*** Opening of Material to process ***

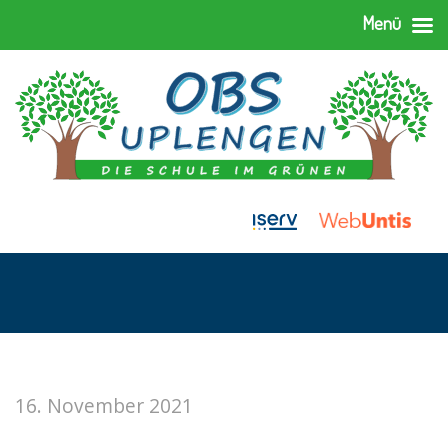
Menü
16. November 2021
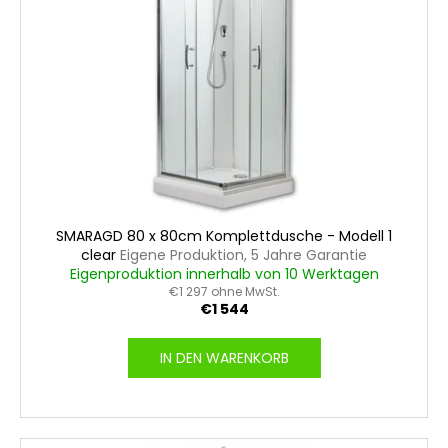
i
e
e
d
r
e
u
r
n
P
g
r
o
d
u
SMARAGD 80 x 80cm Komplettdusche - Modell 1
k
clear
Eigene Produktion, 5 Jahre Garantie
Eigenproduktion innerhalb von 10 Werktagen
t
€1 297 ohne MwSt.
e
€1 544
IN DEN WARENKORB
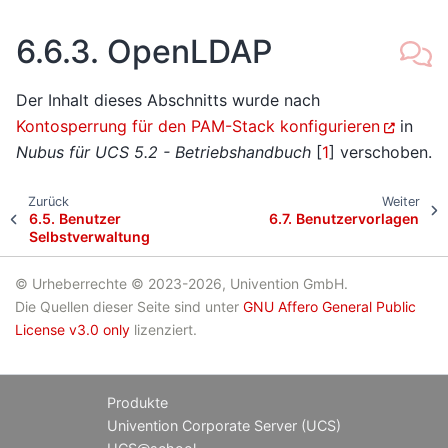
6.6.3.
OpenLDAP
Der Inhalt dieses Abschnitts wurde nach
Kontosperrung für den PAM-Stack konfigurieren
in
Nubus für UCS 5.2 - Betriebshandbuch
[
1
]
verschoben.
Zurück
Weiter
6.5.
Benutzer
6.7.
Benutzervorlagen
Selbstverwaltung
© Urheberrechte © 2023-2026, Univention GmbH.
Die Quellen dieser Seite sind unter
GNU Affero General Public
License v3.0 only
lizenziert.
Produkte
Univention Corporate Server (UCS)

*** Close of Material to process ***

→ What the task requires:
Rewrite the text lines of all the rows above, replacing "Zurück" with "Vorherige" and changing nothing else. Leave the pictures out of the answer.

→ Result of the task:
Menü
16. November 2021
i
e
e
d
r
e
u
r
n
P
g
r
o
d
u
SMARAGD 80 x 80cm Komplettdusche - Modell 1
k
clear
Eigene Produktion, 5 Jahre Garantie
Eigenproduktion innerhalb von 10 Werktagen
t
€1 297 ohne MwSt.
e
€1 544
IN DEN WARENKORB
6.6.3.
OpenLDAP
Der Inhalt dieses Abschnitts wurde nach
Kontosperrung für den PAM-Stack konfigurieren
in
Nubus für UCS 5.2 - Betriebshandbuch
[
1
]
verschoben.
Vorherige
Weiter
6.5.
Benutzer
6.7.
Benutzervorlagen
Selbstverwaltung
© Urheberrechte © 2023-2026, Univention GmbH.
Die Quellen dieser Seite sind unter
GNU Affero General Public
License v3.0 only
lizenziert.
Produkte
Univention Corporate Server (UCS)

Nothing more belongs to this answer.